Indiana law prohibits drivers from driving under the influence of alcohol or controlled substances. In order for a police officer to make a lawful stop, the police officer must have a reasonable suspicion that the driver is violating the traffic laws of the state. Once the stop is made, the officer may instruct the driver to exit the car and may ask the driver to perform one or more field sobriety tests. The officer may also request to administer a breathalyzer test or another chemical test. Under the state’s implied consent laws, the driver must comply with any chemical test that is offered. If the driver fails either the chemical test or the field sobriety test, the officer has sufficient probable cause to arrest the driver.

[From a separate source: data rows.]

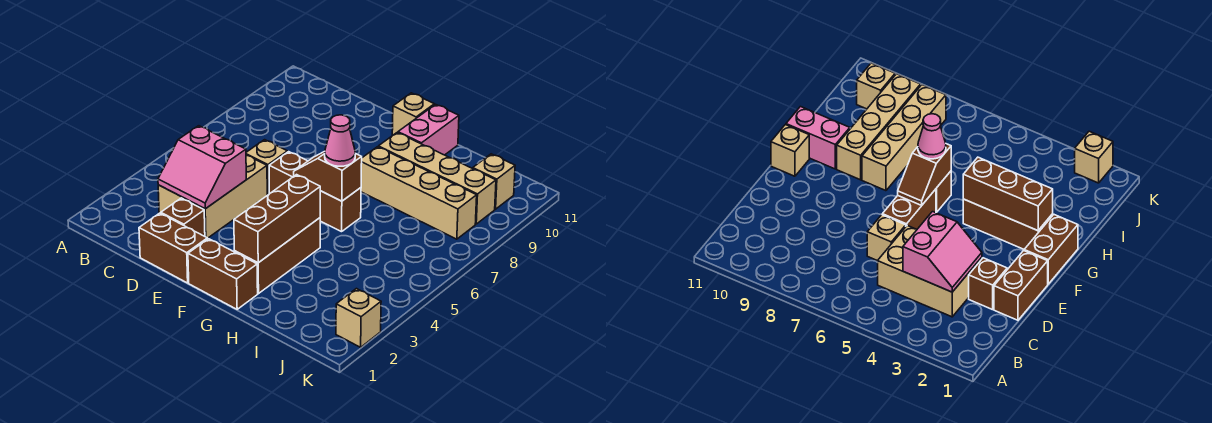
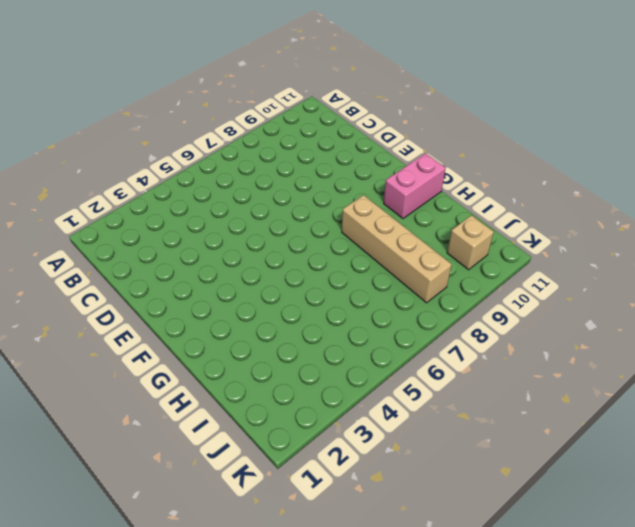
none -> tan 2x3 brick [158,155,267,238]
none -> brown 1x2 brick [139,213,207,283]
none -> brown 1x1 brick [161,198,205,236]

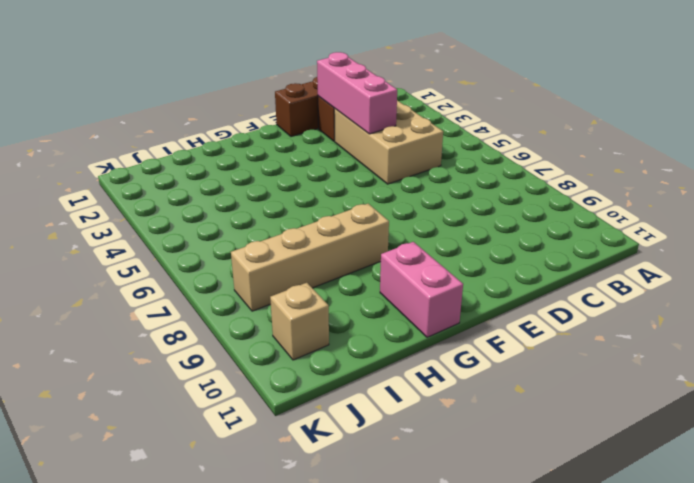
pink 1x3 brick [317,52,397,134] -> pink 2x2 slope [158,126,246,209]
none -> tan 1x1 brick [246,140,287,195]
none -> brown 1x2 brick [269,152,308,194]
none -> brown 1x2 brick [188,239,258,309]

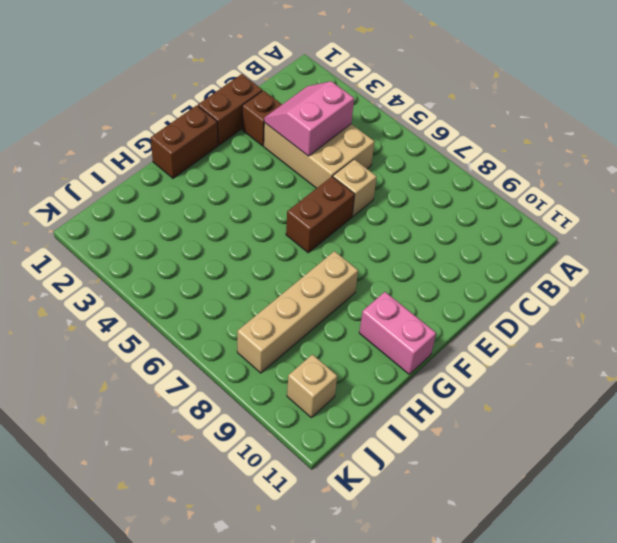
none -> tan 1x1 brick [392,93,434,136]
none -> brown 1x3 brick [234,218,320,294]
none -> brown 1x1 brick [320,188,361,232]

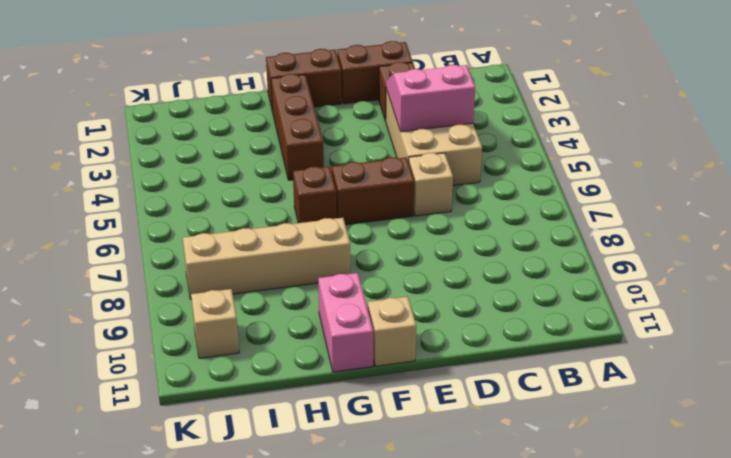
none -> tan 1x4 brick [378,133,496,224]
none -> tan 1x1 brick [336,289,381,347]
none -> brown 1x2 slope [294,151,362,201]

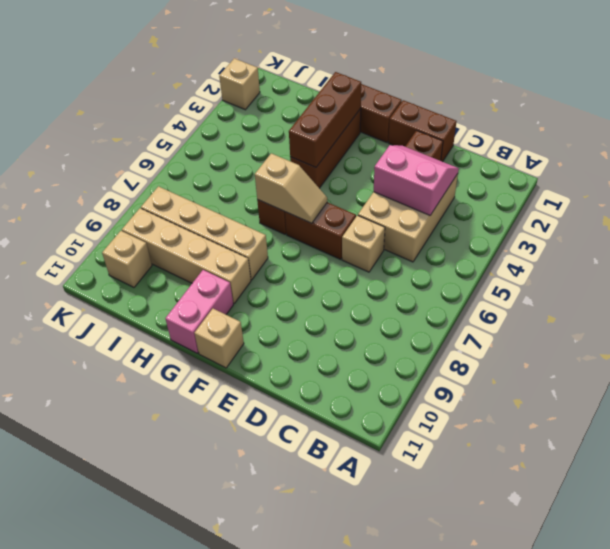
tan 1x2 slope [255,153,327,223] -> brown 1x2 slope [294,151,362,201]
none -> pink 1x1 cone [325,115,355,166]

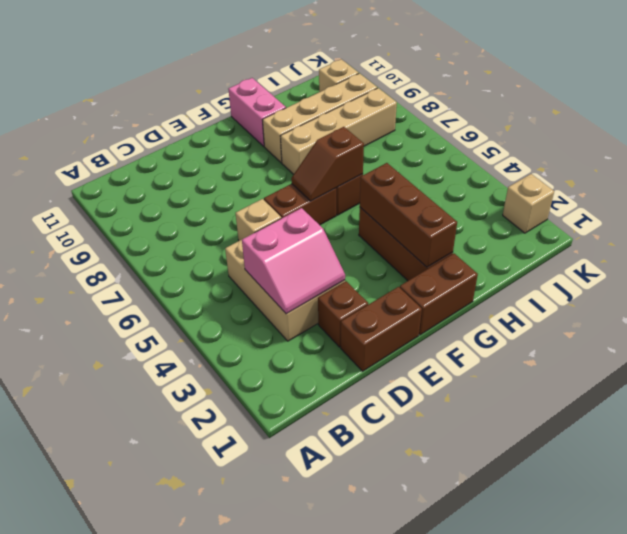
none -> tan 1x1 brick [392,93,434,136]
none -> pink 1x1 cone [325,115,355,166]

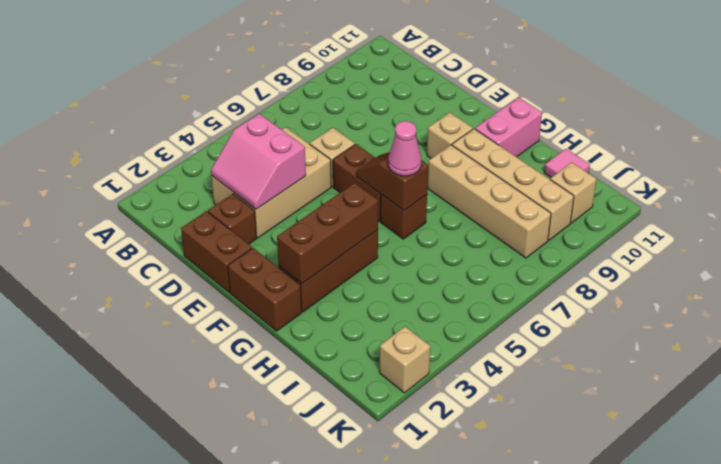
tan 1x1 brick [427,113,473,158] -> tan 1x1 brick moved to [392,93,434,136]
pink 1x1 tile [544,149,590,177] -> none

Once the driver is arrested, the driver’s license will be confiscated by the arresting officer. However, this confiscation is not a suspension and the motorist can apply for a provisional license. Commercial drivers are not eligible for commercial licenses. In order for the motorist to have his/her license returned or reinstated, the motorist will have to petition the Bureau of Motor Vehicles for an administrative review hearing. At the hearing, a BMV hearing will receive evidence and testimony from the motorist and the arresting officer and make a determination as to whether the officer followed proper procedure and there was basis for the stop and arrest or whether the stop and arrest were unjustified and the license should be returned.

The administrative review hearing only deals with the suspension of the license, however. If the motorist wants to contest the criminal charge, he will have to take his case to court. Upon arrest, the police officer also issues a ticket which acts as a summons to appear before the court. At the summons the court will set a hearing or trial date. The case will then proceed with both sides conducting discovery, if necessary, prior to the court date.  On the trial date, both the defendant and the prosecution present evidence and make their case before the judge or jury.  If the case is tried before a jury, the jury will reach a verdict.  If the case is tried before a judge, the judge will reach a verdict.  In either case the judge will then hand down a sentence, if the motorist is convicted. The sentence and or verdict may be later appealed.